I am so confused and upset.
DH and I have had many ups and downs in our relationship over the years. For context, my husband has had depression for years (he is currently taking antidepressants and sees a counsellor), and I am awaiting an ADHD/ASD assessment.
A couple of weeks ago, we were going through a stressful time as a family (DD unhappy at school, financial worries, we got Covid etc) DH and I had been getting on well for a few months prior to that. One evening I was asking him about dinner. Suddenly, out of nowhere, he lashed out at me, saying that "I always had to spoil everything". He said that he'd been having a relaxing day and I'd spoilt it by asking him about logistics etc. I just sat there in shock as I had no clue what he was talking about, bearing in mind that as far as I knew I was just having a normal conversation.
This was then followed by a week of him giving me the cold shoulder - he has been distracted, cold and angry with me. I was so upset, as that is the worst situation for me when he's like that. I kept crying and asking him what was wrong, I just didn't understand. This continued throughout Christmas Day. We both made an effort for the day to be pleasant for the children but I still felt so upset, as I usually love Christmas and had been looking forward so much to it.
This morning (Boxing Day), even though again he didn't want to talk, I begged him to tell me what was wrong. After lots of false starts, he finally admitted that when we had been going through a stressful time a few weeks ago, I had apparently had a "meltdown" with him and he found it too much to take, so since then had to withdraw for self preservation.
I cannot in all honesty remember this "meltdown" I remember being stressed on a couple of occasions and talking to him, when I did I was not angry or upset with him, just overloaded with the situation.

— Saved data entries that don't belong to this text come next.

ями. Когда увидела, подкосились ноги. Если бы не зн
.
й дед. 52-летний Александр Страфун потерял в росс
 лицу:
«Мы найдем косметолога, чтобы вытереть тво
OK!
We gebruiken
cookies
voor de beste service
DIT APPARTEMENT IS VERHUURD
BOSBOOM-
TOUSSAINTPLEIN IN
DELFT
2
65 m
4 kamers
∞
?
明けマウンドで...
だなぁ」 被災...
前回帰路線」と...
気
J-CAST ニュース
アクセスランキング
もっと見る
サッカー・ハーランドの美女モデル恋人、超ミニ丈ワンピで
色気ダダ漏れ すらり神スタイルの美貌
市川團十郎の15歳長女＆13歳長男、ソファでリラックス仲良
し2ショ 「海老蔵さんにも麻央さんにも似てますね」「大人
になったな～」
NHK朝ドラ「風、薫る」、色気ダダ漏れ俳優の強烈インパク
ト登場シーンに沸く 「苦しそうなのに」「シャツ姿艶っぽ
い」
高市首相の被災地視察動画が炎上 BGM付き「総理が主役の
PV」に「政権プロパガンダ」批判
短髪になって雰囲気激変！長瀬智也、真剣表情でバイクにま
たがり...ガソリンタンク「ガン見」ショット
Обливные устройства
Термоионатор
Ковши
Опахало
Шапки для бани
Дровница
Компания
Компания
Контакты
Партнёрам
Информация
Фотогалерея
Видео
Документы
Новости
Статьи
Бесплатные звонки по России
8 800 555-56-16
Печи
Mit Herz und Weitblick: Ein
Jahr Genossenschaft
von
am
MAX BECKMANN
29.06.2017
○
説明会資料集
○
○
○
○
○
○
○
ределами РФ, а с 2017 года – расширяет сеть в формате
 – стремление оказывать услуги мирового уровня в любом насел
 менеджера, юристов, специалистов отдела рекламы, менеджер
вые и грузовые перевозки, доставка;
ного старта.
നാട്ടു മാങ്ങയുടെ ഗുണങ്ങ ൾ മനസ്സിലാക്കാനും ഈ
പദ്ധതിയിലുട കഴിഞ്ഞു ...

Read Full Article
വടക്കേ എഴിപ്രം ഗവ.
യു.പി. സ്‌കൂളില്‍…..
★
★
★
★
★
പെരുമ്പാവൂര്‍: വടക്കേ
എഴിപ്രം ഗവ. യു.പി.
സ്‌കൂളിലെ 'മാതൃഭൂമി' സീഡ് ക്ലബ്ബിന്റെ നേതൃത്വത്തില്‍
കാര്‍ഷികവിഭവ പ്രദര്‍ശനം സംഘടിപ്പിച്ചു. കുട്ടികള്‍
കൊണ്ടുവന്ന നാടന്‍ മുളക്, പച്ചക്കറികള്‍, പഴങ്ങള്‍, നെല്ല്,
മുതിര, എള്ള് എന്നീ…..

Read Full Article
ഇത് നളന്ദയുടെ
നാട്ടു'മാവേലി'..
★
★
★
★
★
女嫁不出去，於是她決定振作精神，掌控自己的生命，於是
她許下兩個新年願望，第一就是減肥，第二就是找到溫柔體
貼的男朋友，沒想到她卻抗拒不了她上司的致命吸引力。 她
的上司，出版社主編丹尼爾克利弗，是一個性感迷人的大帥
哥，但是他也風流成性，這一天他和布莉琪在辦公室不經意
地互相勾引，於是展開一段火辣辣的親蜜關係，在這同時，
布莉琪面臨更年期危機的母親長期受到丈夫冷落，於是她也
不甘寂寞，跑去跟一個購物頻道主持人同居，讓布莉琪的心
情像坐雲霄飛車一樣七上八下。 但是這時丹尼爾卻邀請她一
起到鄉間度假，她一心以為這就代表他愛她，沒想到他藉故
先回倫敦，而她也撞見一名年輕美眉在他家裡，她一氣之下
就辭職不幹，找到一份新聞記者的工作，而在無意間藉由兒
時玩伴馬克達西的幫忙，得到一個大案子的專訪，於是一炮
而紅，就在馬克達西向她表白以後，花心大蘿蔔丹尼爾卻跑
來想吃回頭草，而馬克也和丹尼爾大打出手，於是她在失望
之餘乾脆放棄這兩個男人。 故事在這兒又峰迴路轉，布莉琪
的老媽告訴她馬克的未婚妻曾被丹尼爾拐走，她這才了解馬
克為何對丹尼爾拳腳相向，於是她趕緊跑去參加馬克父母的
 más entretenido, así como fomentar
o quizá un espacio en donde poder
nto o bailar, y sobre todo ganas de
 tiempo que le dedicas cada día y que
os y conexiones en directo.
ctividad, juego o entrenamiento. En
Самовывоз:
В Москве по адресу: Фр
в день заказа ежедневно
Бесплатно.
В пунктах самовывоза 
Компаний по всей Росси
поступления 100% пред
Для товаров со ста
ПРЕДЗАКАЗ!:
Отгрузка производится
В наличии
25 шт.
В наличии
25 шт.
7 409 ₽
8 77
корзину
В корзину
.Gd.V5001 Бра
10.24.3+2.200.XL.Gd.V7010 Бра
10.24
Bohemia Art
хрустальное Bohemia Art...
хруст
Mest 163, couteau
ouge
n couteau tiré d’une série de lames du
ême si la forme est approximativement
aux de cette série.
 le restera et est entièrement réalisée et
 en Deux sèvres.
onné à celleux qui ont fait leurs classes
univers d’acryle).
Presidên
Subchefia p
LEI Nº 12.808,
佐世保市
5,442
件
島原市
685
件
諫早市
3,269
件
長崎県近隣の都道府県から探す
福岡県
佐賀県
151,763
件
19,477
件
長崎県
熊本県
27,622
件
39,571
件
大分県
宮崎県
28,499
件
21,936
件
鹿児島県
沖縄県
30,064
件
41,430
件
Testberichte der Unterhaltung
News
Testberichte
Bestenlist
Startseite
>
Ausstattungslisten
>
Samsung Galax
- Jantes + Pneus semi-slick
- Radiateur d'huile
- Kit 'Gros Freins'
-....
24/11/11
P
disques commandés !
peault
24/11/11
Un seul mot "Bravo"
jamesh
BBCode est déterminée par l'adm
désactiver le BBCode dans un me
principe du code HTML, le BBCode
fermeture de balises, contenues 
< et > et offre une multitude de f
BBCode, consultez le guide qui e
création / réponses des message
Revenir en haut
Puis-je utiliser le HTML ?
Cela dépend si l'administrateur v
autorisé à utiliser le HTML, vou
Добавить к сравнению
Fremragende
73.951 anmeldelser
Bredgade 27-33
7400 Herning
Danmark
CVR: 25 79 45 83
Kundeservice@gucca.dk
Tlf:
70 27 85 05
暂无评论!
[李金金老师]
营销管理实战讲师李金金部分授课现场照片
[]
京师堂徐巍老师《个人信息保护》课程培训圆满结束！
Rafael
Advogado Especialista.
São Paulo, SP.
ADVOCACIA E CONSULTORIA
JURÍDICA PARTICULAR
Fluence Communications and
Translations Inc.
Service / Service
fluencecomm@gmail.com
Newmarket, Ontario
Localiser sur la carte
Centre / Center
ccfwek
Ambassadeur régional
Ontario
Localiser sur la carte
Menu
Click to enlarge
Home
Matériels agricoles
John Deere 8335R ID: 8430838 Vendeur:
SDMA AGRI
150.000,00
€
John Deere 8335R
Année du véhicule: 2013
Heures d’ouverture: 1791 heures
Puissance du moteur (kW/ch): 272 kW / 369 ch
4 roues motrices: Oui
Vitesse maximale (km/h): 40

What I am so upset about is that he has sat on his feelings and given me the cold treatment for a week and over Christmas. We all make mistakes and ok, if he felt I'd had a meltdown and he couldn't take it, why not say something, but treat me like that? I don't mind at all if he is direct with me, I am always asking him to communicate directly with me, then I can learn from my behaviour and we can move on.
I have felt so hurt and devastated that he has behaved like this. He has apologised, but keeps at the same time excusing his behaviour and saying "I've apologised ok, what more do you want me to do?".
I have been so upset. I don't know if I am too upset about this. When his moods go up and down (which they have done since I have known him) I feel so confused and unsafe. When we get on well I feel so happy, but every few months he can get quite unpredictable. He thinks that it is unusual that I am so reactive to his moods and that I should be able to roll with it. He thinks the reason I am so upset is because I am very sensitive and potentially have ADHD/ASD. Yes it's true, our relationship seems to be the bedrock of my life and if it's not stable or predictable I feel very unsettled.
Is my DH's behaviour unreasonable or am I too sensitive and expecting too much from a relationship?